- EXERCÍCIO 1 -
Responda às perguntas seguintes com base no texto sobre o medo.
(a) Segundo o texto, como é quem não tem medo?
(b) Que dança se diz estar a dançar enquanto o texto é escrito?
(c) Que emprego e que casamento não manteríamos se não fosse o medo?
- EXERCÍCIO 2 -
Reproduza, sem qualquer alteração, tudo o que vai de "Estás com medo?" até "continuamos a caminhar." no texto sobre o medo.
- EXERCÍCIO 3 -
Retome o texto sobre o medo e continue-o a partir da última frase apresentada.

- SECÇÃO DO DOCUMENTO -
•••
E depois há o dia em que dizes: a mudança começa hoje!

"Estranho, não é?

Estás com medo? Não fiques triste. É normal teres medo

E acostumamo-nos a ele, como se fosse da casa, e ainda o aconchegamos de noite, embalando-o com quase amor. Aceitamos o medo e vivemos com ele, dentro dele, porque quem não tem medo é imortal. E ninguém é imortal. E esse medo que nos paralisa é o mesmo que nos faz andar. Estranho, não é? Se não fosse o medo que engolimos diariamente, não manteríamos o emprego que detestamos, o casamento que nos sufoca. É o medo que nos mantém a andar, todos os dias, nas mesmas ruas de sempre, e é esse mesmo medo que nos estagna por nos obrigar a passear por elas. Estamos parados porque mantemos a ilusão de que continuamos a caminhar.
Escrevo-vos este texto enquanto danço uma valsa agarradinha ao medo. Luto para não o manter hóspede da casa, para me livrar da besta, mas expulsá-lo não é tarefa fácil. Ele sente-se parte da casa. Danço envolvida nele e tento que não me escolha como par fixo. Queria não depender mais desta dança.
•••
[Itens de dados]
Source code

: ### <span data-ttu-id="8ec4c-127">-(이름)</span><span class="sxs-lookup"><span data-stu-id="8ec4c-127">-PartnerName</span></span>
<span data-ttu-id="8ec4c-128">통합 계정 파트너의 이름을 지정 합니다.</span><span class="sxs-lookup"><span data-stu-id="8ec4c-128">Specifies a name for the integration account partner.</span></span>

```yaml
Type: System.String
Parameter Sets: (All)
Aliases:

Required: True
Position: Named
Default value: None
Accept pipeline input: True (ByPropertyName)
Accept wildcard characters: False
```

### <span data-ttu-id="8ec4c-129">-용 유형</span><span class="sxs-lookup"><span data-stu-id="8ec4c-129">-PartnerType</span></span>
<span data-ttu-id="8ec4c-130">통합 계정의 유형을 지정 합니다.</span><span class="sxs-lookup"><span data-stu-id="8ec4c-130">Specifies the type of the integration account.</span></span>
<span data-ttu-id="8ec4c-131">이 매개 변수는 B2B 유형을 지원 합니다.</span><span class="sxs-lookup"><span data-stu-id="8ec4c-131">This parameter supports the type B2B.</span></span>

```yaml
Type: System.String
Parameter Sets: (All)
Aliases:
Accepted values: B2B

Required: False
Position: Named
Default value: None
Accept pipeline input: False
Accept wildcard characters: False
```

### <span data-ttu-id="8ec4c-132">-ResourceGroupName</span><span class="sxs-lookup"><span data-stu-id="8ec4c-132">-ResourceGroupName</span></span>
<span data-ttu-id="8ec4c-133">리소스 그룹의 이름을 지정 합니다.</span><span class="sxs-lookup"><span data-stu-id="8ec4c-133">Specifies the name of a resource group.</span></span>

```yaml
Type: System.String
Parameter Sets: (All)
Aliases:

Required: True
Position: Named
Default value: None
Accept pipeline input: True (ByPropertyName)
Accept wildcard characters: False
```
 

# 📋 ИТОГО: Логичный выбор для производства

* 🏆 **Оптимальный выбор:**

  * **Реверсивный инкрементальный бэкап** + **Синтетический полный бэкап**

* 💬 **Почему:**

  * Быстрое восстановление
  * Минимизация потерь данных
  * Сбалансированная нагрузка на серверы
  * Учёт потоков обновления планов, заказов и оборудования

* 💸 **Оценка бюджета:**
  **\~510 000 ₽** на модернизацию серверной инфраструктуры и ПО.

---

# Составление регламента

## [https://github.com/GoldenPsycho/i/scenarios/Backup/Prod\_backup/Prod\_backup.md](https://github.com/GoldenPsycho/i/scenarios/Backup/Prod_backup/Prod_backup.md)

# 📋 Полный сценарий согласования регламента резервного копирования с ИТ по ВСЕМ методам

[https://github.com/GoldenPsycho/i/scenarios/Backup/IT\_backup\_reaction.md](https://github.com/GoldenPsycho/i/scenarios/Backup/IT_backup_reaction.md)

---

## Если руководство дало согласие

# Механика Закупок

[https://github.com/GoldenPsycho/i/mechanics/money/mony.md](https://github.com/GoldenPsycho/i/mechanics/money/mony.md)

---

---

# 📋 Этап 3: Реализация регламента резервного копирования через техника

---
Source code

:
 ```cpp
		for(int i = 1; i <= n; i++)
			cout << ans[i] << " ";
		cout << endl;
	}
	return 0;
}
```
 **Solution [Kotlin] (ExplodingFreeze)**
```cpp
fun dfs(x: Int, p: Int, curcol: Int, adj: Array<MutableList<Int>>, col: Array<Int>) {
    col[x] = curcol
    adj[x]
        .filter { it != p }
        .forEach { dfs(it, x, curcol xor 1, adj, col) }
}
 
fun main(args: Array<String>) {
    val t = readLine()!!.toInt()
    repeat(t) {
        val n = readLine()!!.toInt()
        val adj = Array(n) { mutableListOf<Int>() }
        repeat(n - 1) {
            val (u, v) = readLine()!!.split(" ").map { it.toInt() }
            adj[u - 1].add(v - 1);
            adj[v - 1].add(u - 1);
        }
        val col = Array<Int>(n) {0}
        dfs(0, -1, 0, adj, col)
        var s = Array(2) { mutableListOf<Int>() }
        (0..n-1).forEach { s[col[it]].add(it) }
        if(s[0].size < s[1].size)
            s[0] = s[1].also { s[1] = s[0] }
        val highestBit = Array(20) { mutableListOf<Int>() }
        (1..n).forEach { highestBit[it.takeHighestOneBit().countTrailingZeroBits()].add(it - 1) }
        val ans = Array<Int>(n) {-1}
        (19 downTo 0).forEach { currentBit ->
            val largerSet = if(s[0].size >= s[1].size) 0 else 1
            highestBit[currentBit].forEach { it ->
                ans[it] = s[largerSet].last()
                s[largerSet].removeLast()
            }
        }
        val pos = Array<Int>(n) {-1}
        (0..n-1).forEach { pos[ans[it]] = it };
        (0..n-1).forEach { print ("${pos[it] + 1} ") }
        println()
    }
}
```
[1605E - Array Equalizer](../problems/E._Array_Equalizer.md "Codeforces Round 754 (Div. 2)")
•••
- RESULTADO 1 -
(a) Quem não tem medo é imortal.
(b) Uma valsa.
(c) O emprego que detestamos e o casamento que nos sufoca.

- RESULTADO 2 -
Estás com medo? Não fiques triste. É normal teres medo

E acostumamo-nos a ele, como se fosse da casa, e ainda o aconchegamos de noite, embalando-o com quase amor. Aceitamos o medo e vivemos com ele, dentro dele, porque quem não tem medo é imortal. E ninguém é imortal. E esse medo que nos paralisa é o mesmo que nos faz andar. Estranho, não é? Se não fosse o medo que engolimos diariamente, não manteríamos o emprego que detestamos, o casamento que nos sufoca. É o medo que nos mantém a andar, todos os dias, nas mesmas ruas de sempre, e é esse mesmo medo que nos estagna por nos obrigar a passear por elas. Estamos parados porque mantemos a ilusão de que continuamos a caminhar.

- RESULTADO 3 -
Deixar de ter medo é o desafio maior da minha vida. Sempre que me sinto mais corajosa, o medo aparece, alarmando-me com os seus sintomas. Diz-me que falharei, faz-me duvidar do que já consegui, convence-me a estagnar. As mãos suam, as lágrimas caem sem razão, o apetite desaparece. E hoje estou cheia de medo porque estou a realizar os meus sonhos. Estranho, não é? Quero sair da rua, apanhar outra, mas o medo quer que continue na mesma. O medo diz-nos que não somos capazes, e os outros, os outros que também têm medo, dizem--nos isso também. Dizem-nos que, se tentarmos, perdemos a nossa estabilidade (quando os nossos estados de alma são tão instáveis), falam-nos nas responsabilidades, nos compromissos que assumimos (quando estamos tão descomprometidos com a nossa essência), e enfiam, nos seus discursos aparentemente seguros mas que não são mais do que discursos de medo, a palavra “dinheiro” em todos os espaços que conseguirem.
“Estás com medo? Não fiques triste. É normal teres medo.”
A música ainda se ouve e a dança continua, mas enquanto escrevo desembaraço-me, aos poucos, do abraço do medo. Sinto-me um pouco mais livre, apesar de ainda não ser o suficiente para me sentir completamente infalível. O medo está sempre presente. Mas não tem de estar. Não acho que tenha de ser normal, que tenha de ser obrigatório. Porque não pode ser comum sentirmo-nos com coragem, com convicção? Porque nos dizem que a vida é feita para ser temida, que os sonhos são para ser hobbies, que as coisas são como são e que nada mais podemos fazer do que caminhar nas ruas de sempre?
“Estás com medo? Livra-te disso. Não precisas de ter medo. Tu és o que quiseres ser.”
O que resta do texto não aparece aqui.